◆ **YOUR TASK**
Word for word, please restate the lines from the beginning of the data through the line in which "### Prerequisites [optional]" appears.

◆ **Stored dataset items**
▶

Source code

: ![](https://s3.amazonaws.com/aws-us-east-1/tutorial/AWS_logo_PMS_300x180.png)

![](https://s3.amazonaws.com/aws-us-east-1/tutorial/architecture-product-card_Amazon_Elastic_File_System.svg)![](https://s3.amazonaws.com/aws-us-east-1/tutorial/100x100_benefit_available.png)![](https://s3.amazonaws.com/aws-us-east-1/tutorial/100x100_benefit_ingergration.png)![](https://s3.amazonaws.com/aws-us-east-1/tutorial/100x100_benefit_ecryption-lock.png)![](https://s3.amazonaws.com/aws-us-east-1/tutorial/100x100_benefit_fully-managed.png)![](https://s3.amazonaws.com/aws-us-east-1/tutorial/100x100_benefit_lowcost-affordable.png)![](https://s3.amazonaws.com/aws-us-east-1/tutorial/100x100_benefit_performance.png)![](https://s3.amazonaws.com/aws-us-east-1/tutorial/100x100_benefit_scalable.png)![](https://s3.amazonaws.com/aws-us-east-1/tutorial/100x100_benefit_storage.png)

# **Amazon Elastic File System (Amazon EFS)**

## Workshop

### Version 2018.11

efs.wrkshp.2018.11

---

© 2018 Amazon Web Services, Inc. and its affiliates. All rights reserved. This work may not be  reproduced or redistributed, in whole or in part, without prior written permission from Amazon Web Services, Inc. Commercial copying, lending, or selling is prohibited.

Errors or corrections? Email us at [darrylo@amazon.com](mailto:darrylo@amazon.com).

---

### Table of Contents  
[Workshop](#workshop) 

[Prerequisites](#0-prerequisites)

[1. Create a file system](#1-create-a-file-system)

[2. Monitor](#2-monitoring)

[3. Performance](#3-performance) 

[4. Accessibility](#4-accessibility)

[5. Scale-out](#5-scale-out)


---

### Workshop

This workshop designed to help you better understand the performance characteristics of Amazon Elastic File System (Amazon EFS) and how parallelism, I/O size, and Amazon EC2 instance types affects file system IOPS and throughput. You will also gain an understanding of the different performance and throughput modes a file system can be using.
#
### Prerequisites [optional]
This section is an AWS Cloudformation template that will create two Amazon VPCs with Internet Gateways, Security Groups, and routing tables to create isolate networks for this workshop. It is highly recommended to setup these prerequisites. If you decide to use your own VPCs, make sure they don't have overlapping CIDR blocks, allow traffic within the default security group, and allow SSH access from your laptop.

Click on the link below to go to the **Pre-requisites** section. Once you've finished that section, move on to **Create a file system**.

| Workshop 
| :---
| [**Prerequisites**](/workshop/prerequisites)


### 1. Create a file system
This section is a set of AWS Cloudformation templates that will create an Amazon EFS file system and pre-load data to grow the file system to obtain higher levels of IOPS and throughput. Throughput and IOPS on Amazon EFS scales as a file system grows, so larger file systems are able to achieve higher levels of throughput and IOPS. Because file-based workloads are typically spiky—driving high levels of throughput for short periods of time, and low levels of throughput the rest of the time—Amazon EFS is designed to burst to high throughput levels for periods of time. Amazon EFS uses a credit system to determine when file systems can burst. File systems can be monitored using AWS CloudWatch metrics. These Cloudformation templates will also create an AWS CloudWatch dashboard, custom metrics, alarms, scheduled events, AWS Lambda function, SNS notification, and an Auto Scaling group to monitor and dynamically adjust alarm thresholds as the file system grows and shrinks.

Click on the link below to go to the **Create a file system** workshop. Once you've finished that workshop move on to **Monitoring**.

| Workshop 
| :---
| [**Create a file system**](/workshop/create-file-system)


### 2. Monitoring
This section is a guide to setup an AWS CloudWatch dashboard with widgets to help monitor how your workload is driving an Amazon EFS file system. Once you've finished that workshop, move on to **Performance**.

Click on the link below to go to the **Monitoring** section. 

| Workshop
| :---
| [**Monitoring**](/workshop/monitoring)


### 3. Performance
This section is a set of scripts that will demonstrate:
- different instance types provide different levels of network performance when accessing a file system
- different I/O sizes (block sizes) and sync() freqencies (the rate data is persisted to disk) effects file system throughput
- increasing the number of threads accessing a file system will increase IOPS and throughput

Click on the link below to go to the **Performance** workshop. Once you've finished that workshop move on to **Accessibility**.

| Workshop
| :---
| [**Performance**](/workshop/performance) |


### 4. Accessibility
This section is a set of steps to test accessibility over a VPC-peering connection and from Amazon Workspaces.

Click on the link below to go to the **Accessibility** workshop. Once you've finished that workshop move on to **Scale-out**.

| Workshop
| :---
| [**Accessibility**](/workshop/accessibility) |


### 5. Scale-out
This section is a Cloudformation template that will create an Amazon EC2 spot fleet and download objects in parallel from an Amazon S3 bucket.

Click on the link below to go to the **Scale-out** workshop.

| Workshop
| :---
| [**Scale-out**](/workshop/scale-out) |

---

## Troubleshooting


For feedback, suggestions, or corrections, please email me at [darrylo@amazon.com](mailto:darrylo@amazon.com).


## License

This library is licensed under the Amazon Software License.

◀

◆ **REPLY TO THE EXERCISE**
Source code

: ![](https://s3.amazonaws.com/aws-us-east-1/tutorial/AWS_logo_PMS_300x180.png)

![](https://s3.amazonaws.com/aws-us-east-1/tutorial/architecture-product-card_Amazon_Elastic_File_System.svg)![](https://s3.amazonaws.com/aws-us-east-1/tutorial/100x100_benefit_available.png)![](https://s3.amazonaws.com/aws-us-east-1/tutorial/100x100_benefit_ingergration.png)![](https://s3.amazonaws.com/aws-us-east-1/tutorial/100x100_benefit_ecryption-lock.png)![](https://s3.amazonaws.com/aws-us-east-1/tutorial/100x100_benefit_fully-managed.png)![](https://s3.amazonaws.com/aws-us-east-1/tutorial/100x100_benefit_lowcost-affordable.png)![](https://s3.amazonaws.com/aws-us-east-1/tutorial/100x100_benefit_performance.png)![](https://s3.amazonaws.com/aws-us-east-1/tutorial/100x100_benefit_scalable.png)![](https://s3.amazonaws.com/aws-us-east-1/tutorial/100x100_benefit_storage.png)

# **Amazon Elastic File System (Amazon EFS)**

## Workshop

### Version 2018.11

efs.wrkshp.2018.11

---

© 2018 Amazon Web Services, Inc. and its affiliates. All rights reserved. This work may not be  reproduced or redistributed, in whole or in part, without prior written permission from Amazon Web Services, Inc. Commercial copying, lending, or selling is prohibited.

Errors or corrections? Email us at [darrylo@amazon.com](mailto:darrylo@amazon.com).

---

### Table of Contents  
[Workshop](#workshop) 

[Prerequisites](#0-prerequisites)

[1. Create a file system](#1-create-a-file-system)

[2. Monitor](#2-monitoring)

[3. Performance](#3-performance) 

[4. Accessibility](#4-accessibility)

[5. Scale-out](#5-scale-out)


---

### Workshop

This workshop designed to help you better understand the performance characteristics of Amazon Elastic File System (Amazon EFS) and how parallelism, I/O size, and Amazon EC2 instance types affects file system IOPS and throughput. You will also gain an understanding of the different performance and throughput modes a file system can be using.
#
### Prerequisites [optional]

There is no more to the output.